Geraldine F. Montgomery
« Plus loin que la morale” : considérations sur la quête camusienne d’une éthique et d’un au-delà »

Si l’œuvre de Camus a été qualifiée plus d’une fois de “moraliste”, non sans raison par rapport à certains de ses aspects, il est indéniable que ses aspirations profondes dépassent le seul domaine éthique. Ayant juxtaposé dans “Retour à Tipasa” la lumière où il est né et les servitudes de son temps, la beauté et les humiliés, Camus exprime sa volonté de rester fidèle à l’une et aux autres tout en déclarant aussitôt : “ Mais ceci ressemble encore à une morale et nous vivons pour quelque chose qui va plus loin que la morale. Si nous pouvions le nommer, quel silence ” (II, 875). Cette expression du désir devant l’innommable rend impossible le silence et entraîne, dans une perspective lacanienne, une quête au niveau du langage.
Nous basant sur cette citation, notre propos est d’étudier les manifestations de l’éthique dans l’œuvre à travers les actions d’une sélection de personnages forcément réduite et, parallèlement, de dégager des textes analysés les éléments du langage indicatifs du désir de ce “ quelque chose qui va plus loin ”. Dans un premier temps, nous aborderons successivement les trois modes de l’éthique : son absence, soit l’amoralisme lié à la phase de l’absurde et manifesté par les personnages de Don Juan et de Meursault; son refus, soit l’immoralisme manifesté par Caligula et par Clamence ; sa mise en pratique, soit le moralisme de solidarité lié à la phase de la révolte et manifesté par Rieux et Tarrou, mais aussi le moralisme ambigu manifesté par les terroristes Kaliayev, Annenkov et Dora. Les comportements de ces derniers feront l’objet d’une analyse plus approfondie dans le but d’établir, à cent ans de distance, des parallèles entre les formes de terrorisme qu’ils pratiquaient et celles du monde contemporain. Cette juxtaposition nous permettra de montrer l’étonnante actualité de l’éthique camusienne.

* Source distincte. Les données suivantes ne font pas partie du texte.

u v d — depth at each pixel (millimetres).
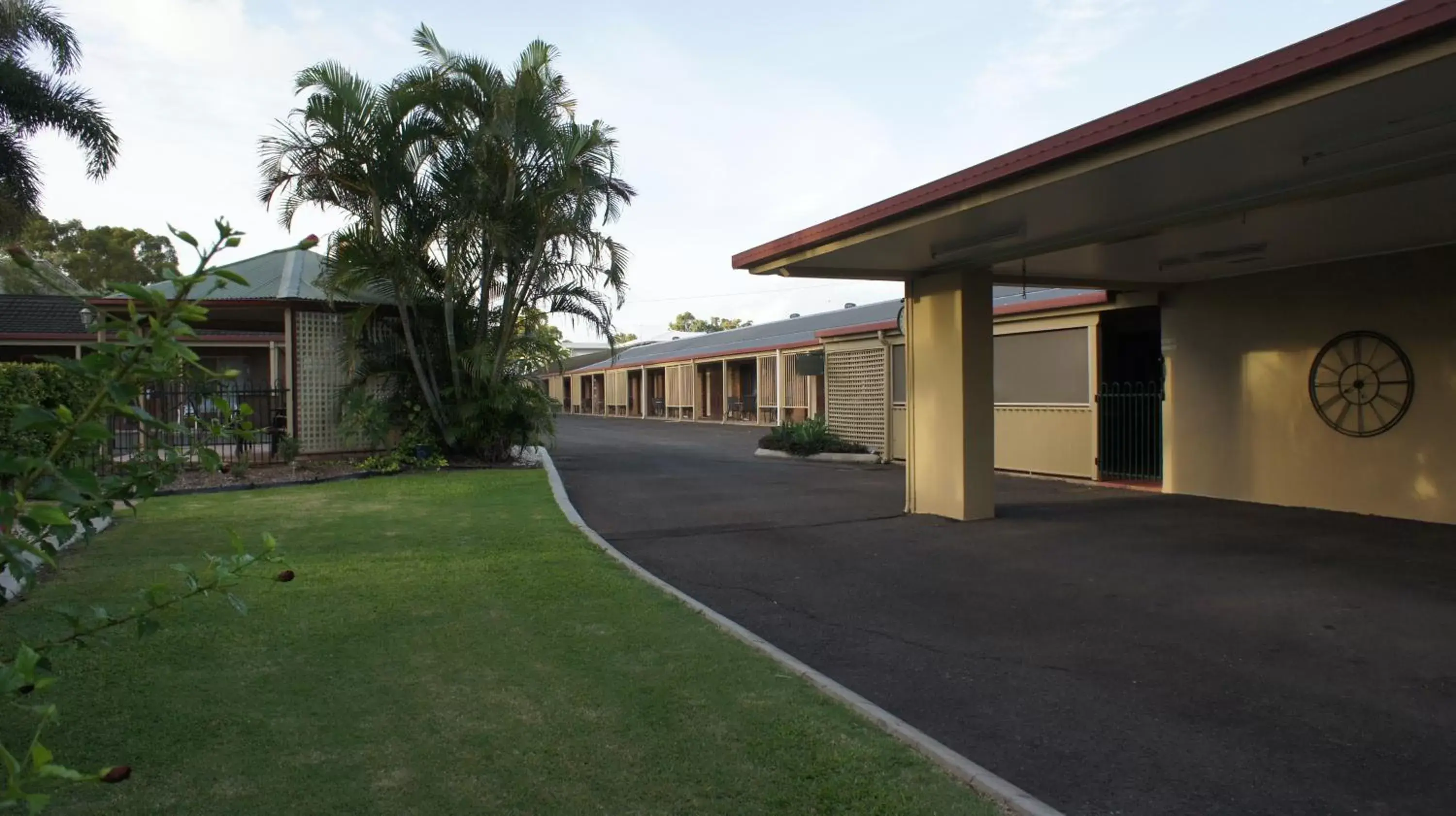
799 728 3678
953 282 9320
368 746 3484
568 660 4523
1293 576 6621
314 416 14805
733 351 29562
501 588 6004
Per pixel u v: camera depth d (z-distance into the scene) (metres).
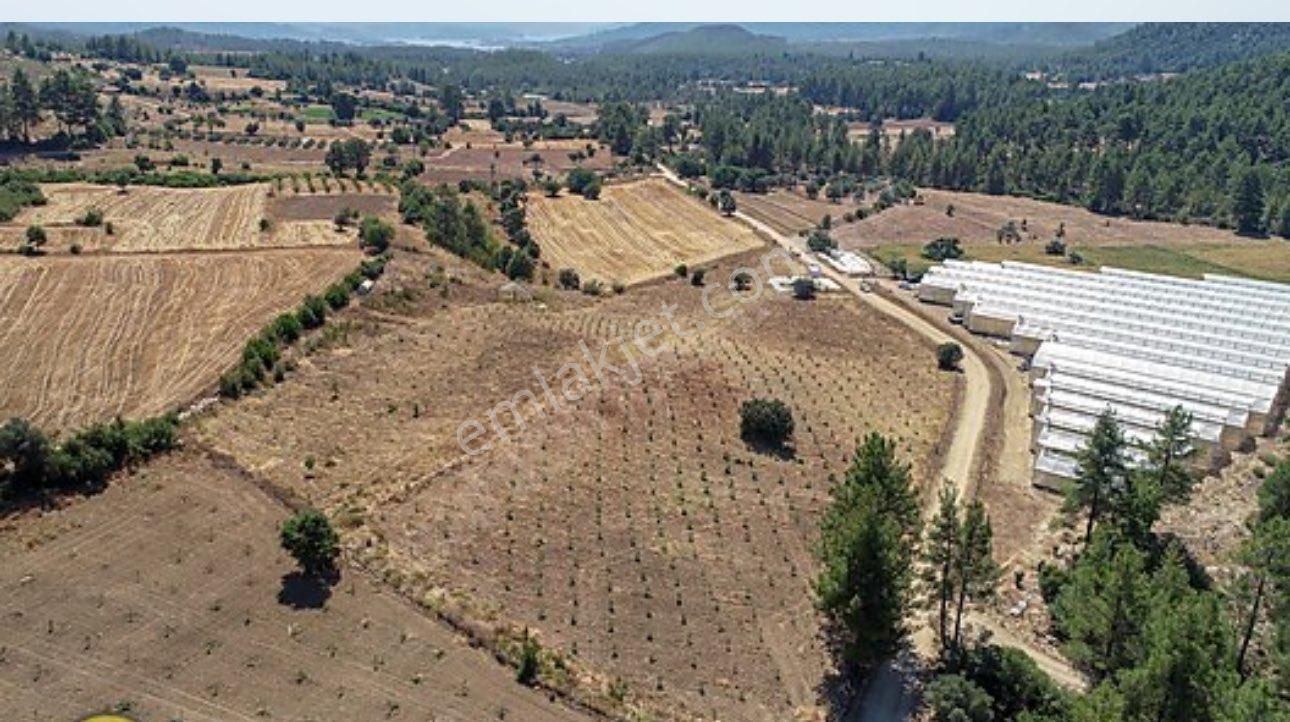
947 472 78.94
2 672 46.44
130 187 146.75
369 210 138.25
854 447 80.50
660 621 55.22
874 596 49.12
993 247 170.25
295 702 45.84
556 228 166.62
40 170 162.25
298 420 73.81
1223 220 195.25
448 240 127.94
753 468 74.56
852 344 109.56
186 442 67.94
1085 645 51.38
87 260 104.56
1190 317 115.25
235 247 114.25
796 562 62.34
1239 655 51.44
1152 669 41.09
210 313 91.88
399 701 46.44
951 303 129.50
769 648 54.00
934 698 48.38
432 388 82.25
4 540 56.06
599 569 59.41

Dans un deuxième temps, nous chercherons à montrer, toujours à travers l’étude des actions des mêmes personnages, que les modes éthiques ne sont pas étanches et qu’un personnage peut se définir de manière préférentielle mais non exclusive par rapport à l’un ou à l’autre. L’analyse de cette fluidité morale cherchera à mettre en lumière les motivations des personnages, c’est-à-dire essentiellement les éléments de désir qui les poussent vers un “ au-delà de l’éthique ”, celui-ci suggérant à la fois une transcendance et une intemporalité. En cherchant à repérer dans les textes étudiés les éléments du langage qui trahissent la présence de ce “ quelque chose qui va plus loin ” et que l’on ne peut nommer, nous tenterons aussi d’en cerner la nature et le sens. En même temps, nous chercherons à établir, là aussi, des parallèles avec le désir et la présence de ce “ quelque chose ” dans le monde contemporain. Ceci devrait permettre de mieux saisir la portée “ sur-éthique ” actuelle de l’œuvre.